Alex Brummer

Should you invest in nuclear power companies? 

Energy used to be a super-safe sector — but political interference has changed all that

issue 02 November 2013

Power companies are the new banks as far as the public is concerned — but does that mean they’re not worth putting your money in? In any troubled marketplace there are always stocks to be picked, but current political turbulence makes that an unusually tough challenge in the UK energy sector.

Much anger is currently directed at the  ‘big six’ energy groups — Centrica, Scottish & Southern (SSE), Scottish Power, E.on, RWE and EDF — and their pricing power in the domestic market. The recent round of tariff rises, ahead of the winter heating season and in the face of a moderating wholesale market, served to underline the suggestion that they are price-gouging.

Labour leader Ed Miliband harnessed this discontent in his conference speech in Brighton in September with his vow of a two-year price freeze and abolition of the current regulator, Ofgem. In fact, by promising a freeze 18 months before a general election, he may actually have encouraged the big six to gold-plate tariffs now, in case the controls should become a reality.

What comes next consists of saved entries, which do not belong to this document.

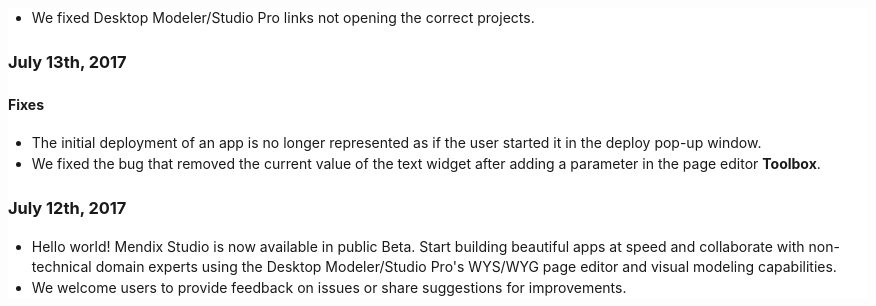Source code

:* We fixed Desktop Modeler/Studio Pro links not opening the correct projects.

### July 13th, 2017

#### Fixes

* The initial deployment of an app is no longer represented as if the user started it in the deploy pop-up window.
* We fixed the bug that removed the current value of the text widget after adding a parameter in the page editor **Toolbox**.

### July 12th, 2017

* Hello world! Mendix Studio is now available in public Beta. Start building beautiful apps at speed and collaborate with non-technical domain experts using the Desktop Modeler/Studio Pro's WYS/WYG page editor and visual modeling capabilities.
* We welcome users to provide feedback on issues or share suggestions for improvements.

Without the freedom to raise prices, they claim new investment plans would be postponed, as would plans to bring mothballed gas generation back on line. This is not an empty threat: former regulator Alistair Buchanan estimated last year that the big six would need to find £33 billion in new equipment over the next decade just to keep our lights on.

But Miliband had detonated a political explosion. Initially coalition ministers argued that competition among suppliers and fixed-price tariffs would ease pressure on energy users; and over the longer term, fracking and new nuclear would help meet the country’s energy requirements. However, after the unhelpful intervention of former prime minister Sir John Major, who floated the idea of a windfall tax to subsidise poorer consumers, David Cameron was forced to respond.